▶ **Required action**:
Below are the records. Count the lines containing the string "down", and reply with the number alone.
BEGIN Source data
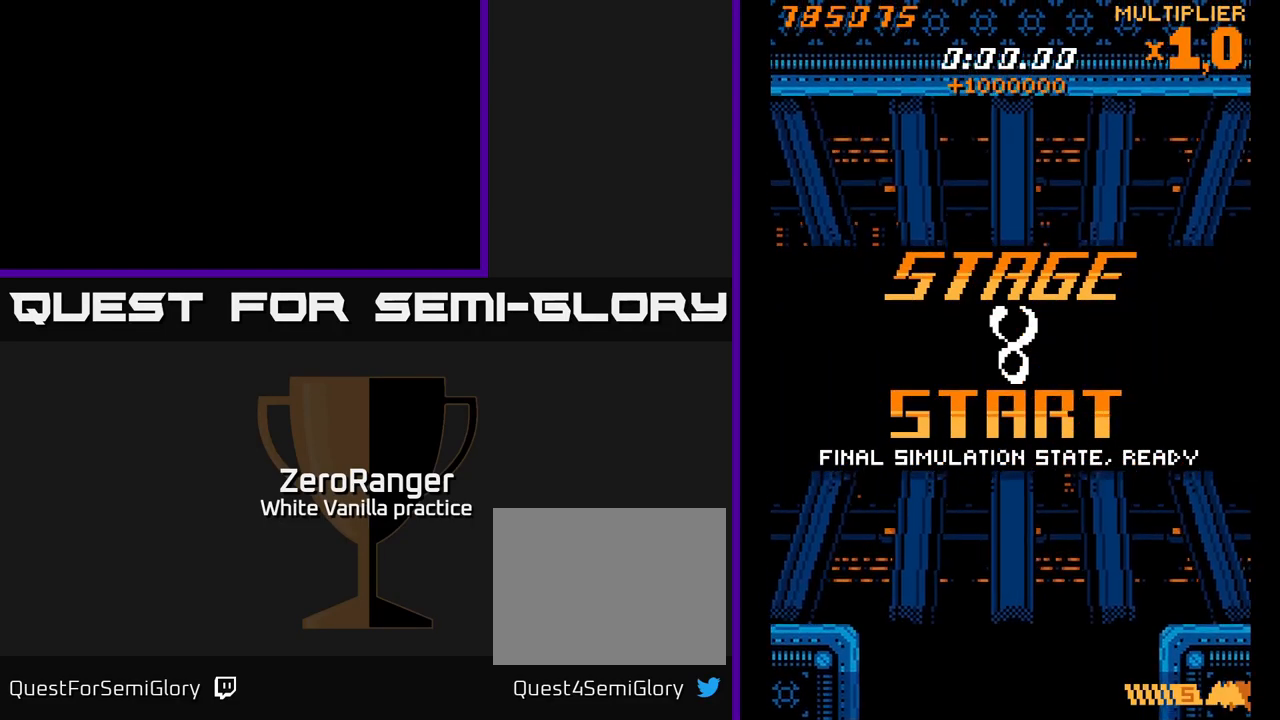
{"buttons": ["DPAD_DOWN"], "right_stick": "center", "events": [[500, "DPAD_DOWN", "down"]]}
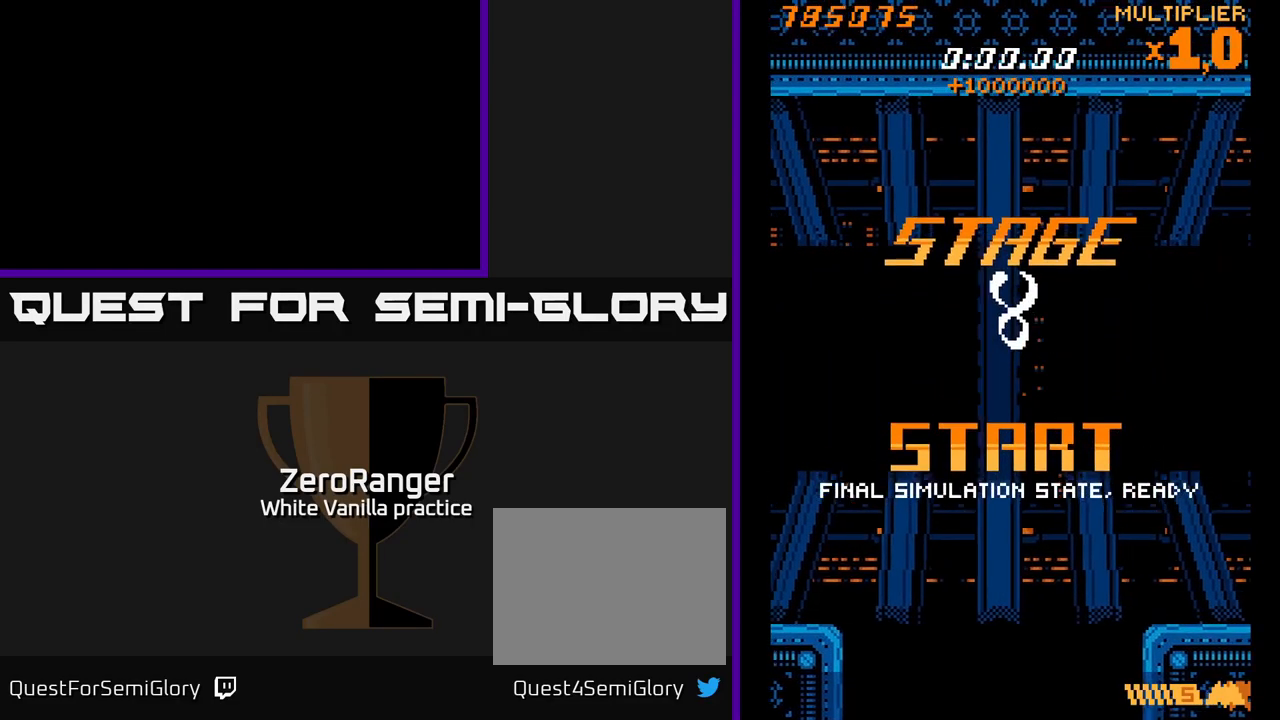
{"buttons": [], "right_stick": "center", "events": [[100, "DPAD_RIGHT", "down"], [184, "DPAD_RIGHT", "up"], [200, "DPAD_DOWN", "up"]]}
END Source data
BEGIN Source data
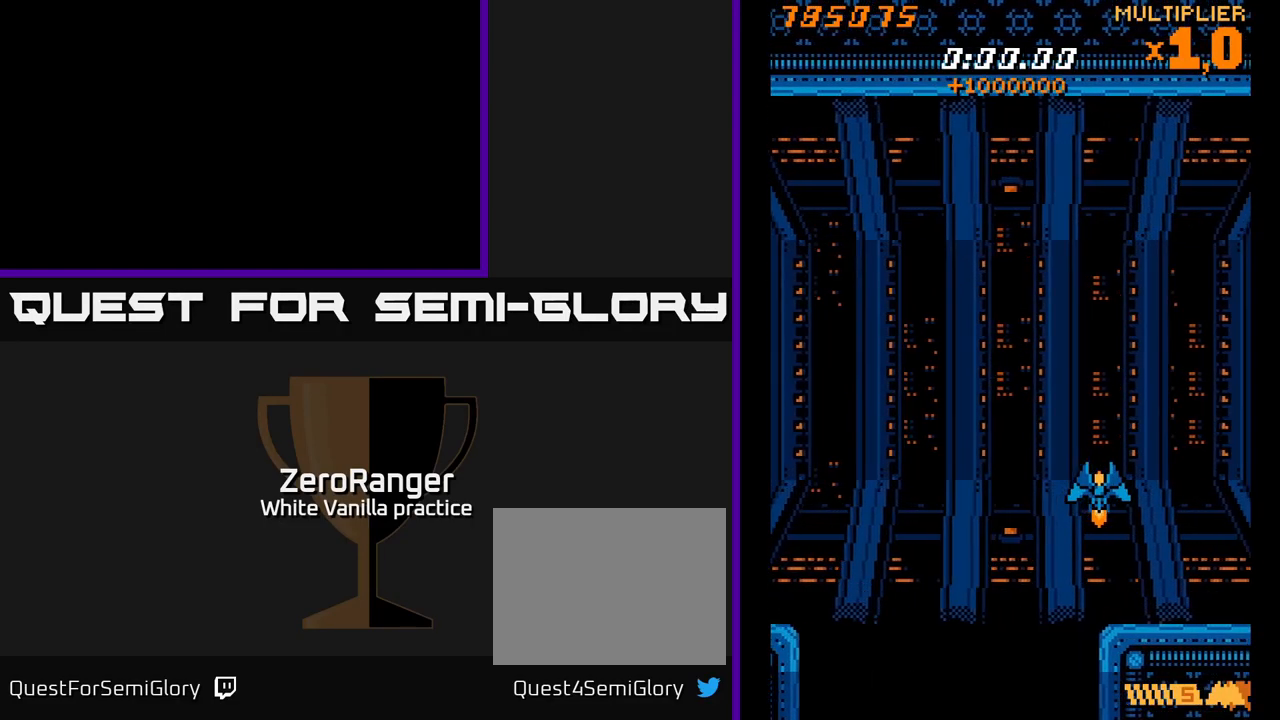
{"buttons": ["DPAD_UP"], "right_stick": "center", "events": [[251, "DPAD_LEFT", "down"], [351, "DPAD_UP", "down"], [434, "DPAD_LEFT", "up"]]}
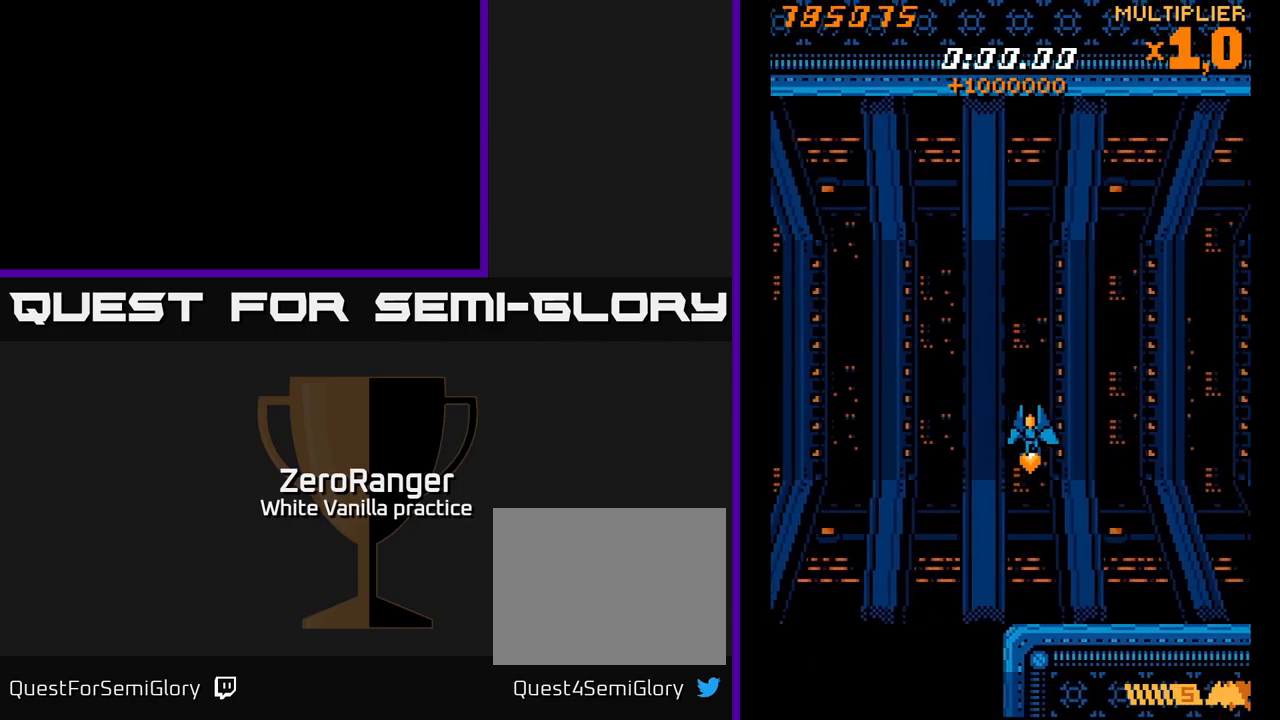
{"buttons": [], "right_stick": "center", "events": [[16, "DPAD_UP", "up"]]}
END Source data
▶ **Answer space**:
3